> _Required work_
Each line below must be written out exactly as shown.

Data for this task START

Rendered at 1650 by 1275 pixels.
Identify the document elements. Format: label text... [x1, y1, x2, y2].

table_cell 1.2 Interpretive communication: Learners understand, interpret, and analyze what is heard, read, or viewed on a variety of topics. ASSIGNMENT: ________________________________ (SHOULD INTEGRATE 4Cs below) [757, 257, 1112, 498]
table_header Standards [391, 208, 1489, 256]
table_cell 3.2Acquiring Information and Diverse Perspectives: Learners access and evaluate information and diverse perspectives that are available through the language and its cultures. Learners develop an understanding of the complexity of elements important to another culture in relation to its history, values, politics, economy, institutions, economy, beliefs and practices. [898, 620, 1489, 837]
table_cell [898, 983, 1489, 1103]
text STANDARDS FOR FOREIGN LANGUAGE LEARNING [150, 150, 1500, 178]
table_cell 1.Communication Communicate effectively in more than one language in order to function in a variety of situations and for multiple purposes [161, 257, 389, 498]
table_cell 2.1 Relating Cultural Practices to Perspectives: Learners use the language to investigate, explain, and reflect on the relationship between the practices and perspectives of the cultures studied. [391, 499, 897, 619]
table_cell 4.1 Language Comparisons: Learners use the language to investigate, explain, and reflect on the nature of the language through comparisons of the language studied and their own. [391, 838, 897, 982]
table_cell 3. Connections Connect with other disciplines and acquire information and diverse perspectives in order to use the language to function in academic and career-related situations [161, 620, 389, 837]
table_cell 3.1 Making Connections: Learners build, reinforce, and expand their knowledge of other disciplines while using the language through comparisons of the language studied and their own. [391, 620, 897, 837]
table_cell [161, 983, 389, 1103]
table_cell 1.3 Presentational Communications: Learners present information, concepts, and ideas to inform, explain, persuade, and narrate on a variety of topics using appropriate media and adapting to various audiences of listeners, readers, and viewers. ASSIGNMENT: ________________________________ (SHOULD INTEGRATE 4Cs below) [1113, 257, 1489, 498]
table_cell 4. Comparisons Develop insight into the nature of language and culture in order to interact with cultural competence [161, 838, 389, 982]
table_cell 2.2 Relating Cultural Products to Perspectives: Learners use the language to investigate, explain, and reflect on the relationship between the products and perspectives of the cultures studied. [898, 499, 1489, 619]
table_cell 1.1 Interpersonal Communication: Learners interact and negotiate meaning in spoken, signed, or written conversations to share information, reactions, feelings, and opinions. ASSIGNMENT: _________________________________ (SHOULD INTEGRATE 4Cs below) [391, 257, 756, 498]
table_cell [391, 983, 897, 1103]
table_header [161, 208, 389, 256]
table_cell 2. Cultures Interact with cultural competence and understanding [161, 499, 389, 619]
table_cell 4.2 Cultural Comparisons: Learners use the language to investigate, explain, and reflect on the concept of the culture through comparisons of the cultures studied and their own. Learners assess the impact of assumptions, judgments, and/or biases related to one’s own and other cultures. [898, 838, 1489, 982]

Data for this task END

> _Answer to this exercise_
Rendered at 1650 by 1275 pixels.
Identify the document elements. Format: label text... [x1, y1, x2, y2].

table_cell 1.2 Interpretive communication: Learners understand, interpret, and analyze what is heard, read, or viewed on a variety of topics. ASSIGNMENT: ________________________________ (SHOULD INTEGRATE 4Cs below) [757, 257, 1112, 498]
table_header Standards [391, 208, 1489, 256]
table_cell 3.2Acquiring Information and Diverse Perspectives: Learners access and evaluate information and diverse perspectives that are available through the language and its cultures. Learners develop an understanding of the complexity of elements important to another culture in relation to its history, values, politics, economy, institutions, economy, beliefs and practices. [898, 620, 1489, 837]
table_cell [898, 983, 1489, 1103]
text STANDARDS FOR FOREIGN LANGUAGE LEARNING [150, 150, 1500, 178]
table_cell 1.Communication Communicate effectively in more than one language in order to function in a variety of situations and for multiple purposes [161, 257, 389, 498]
table_cell 2.1 Relating Cultural Practices to Perspectives: Learners use the language to investigate, explain, and reflect on the relationship between the practices and perspectives of the cultures studied. [391, 499, 897, 619]
table_cell 4.1 Language Comparisons: Learners use the language to investigate, explain, and reflect on the nature of the language through comparisons of the language studied and their own. [391, 838, 897, 982]
table_cell 3. Connections Connect with other disciplines and acquire information and diverse perspectives in order to use the language to function in academic and career-related situations [161, 620, 389, 837]
table_cell 3.1 Making Connections: Learners build, reinforce, and expand their knowledge of other disciplines while using the language through comparisons of the language studied and their own. [391, 620, 897, 837]
table_cell [161, 983, 389, 1103]
table_cell 1.3 Presentational Communications: Learners present information, concepts, and ideas to inform, explain, persuade, and narrate on a variety of topics using appropriate media and adapting to various audiences of listeners, readers, and viewers. ASSIGNMENT: ________________________________ (SHOULD INTEGRATE 4Cs below) [1113, 257, 1489, 498]
table_cell 4. Comparisons Develop insight into the nature of language and culture in order to interact with cultural competence [161, 838, 389, 982]
table_cell 2.2 Relating Cultural Products to Perspectives: Learners use the language to investigate, explain, and reflect on the relationship between the products and perspectives of the cultures studied. [898, 499, 1489, 619]
table_cell 1.1 Interpersonal Communication: Learners interact and negotiate meaning in spoken, signed, or written conversations to share information, reactions, feelings, and opinions. ASSIGNMENT: _________________________________ (SHOULD INTEGRATE 4Cs below) [391, 257, 756, 498]
table_cell [391, 983, 897, 1103]
table_header [161, 208, 389, 256]
table_cell 2. Cultures Interact with cultural competence and understanding [161, 499, 389, 619]
table_cell 4.2 Cultural Comparisons: Learners use the language to investigate, explain, and reflect on the concept of the culture through comparisons of the cultures studied and their own. Learners assess the impact of assumptions, judgments, and/or biases related to one’s own and other cultures. [898, 838, 1489, 982]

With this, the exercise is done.